Request: Reproduce the material below word for word, leaving out the images.

○ ○ ○ ○ ○ ○ ○

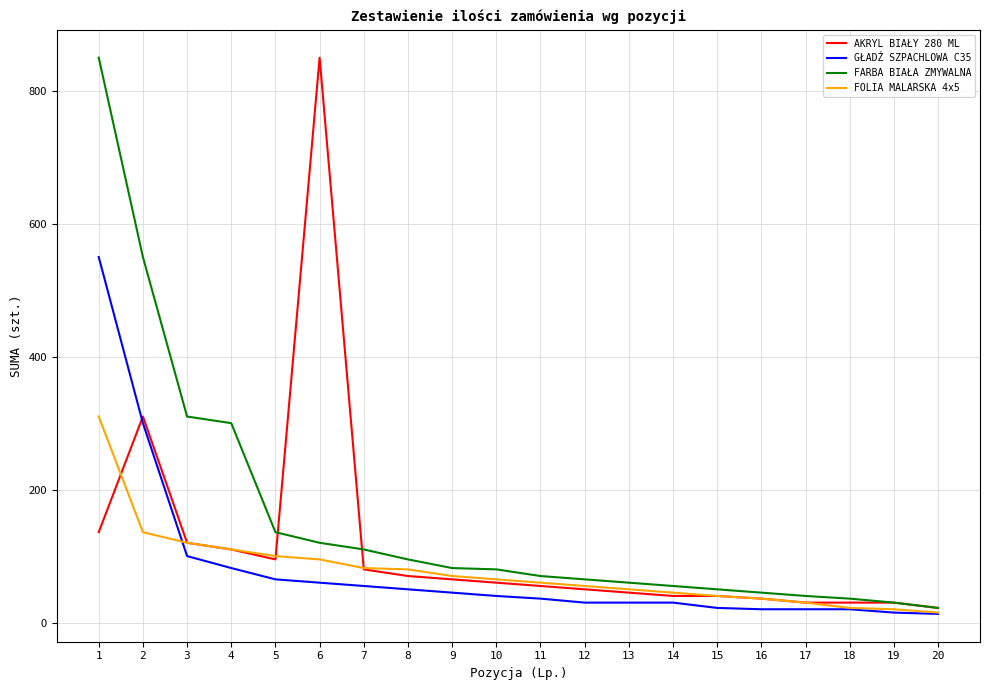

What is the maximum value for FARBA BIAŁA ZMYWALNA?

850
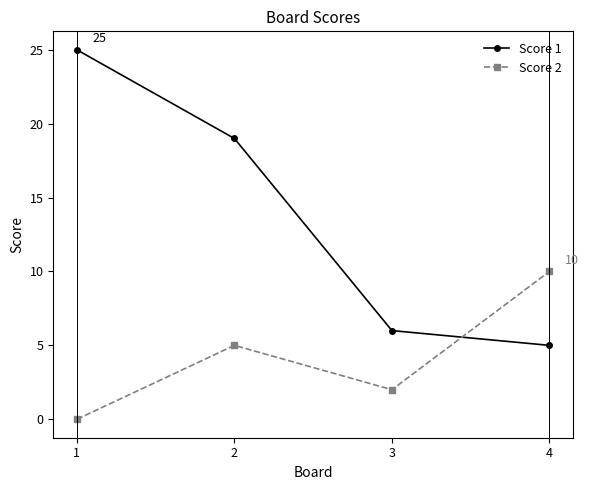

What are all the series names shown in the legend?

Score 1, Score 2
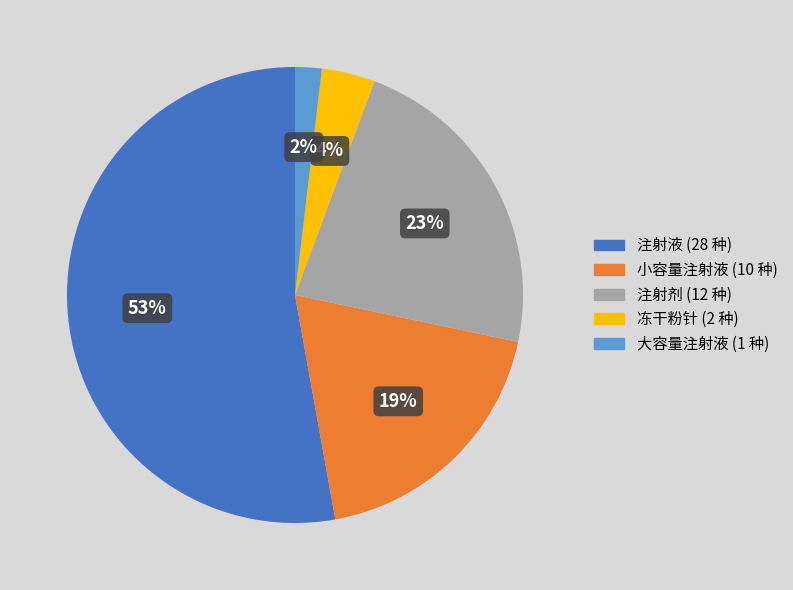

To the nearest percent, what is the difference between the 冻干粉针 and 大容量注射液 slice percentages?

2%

○ ○ ○ ○ ○ ○ ○

Reply to the task:
What is the maximum value for FARBA BIAŁA ZMYWALNA?

850

What are all the series names shown in the legend?

Score 1, Score 2

To the nearest percent, what is the difference between the 冻干粉针 and 大容量注射液 slice percentages?

2%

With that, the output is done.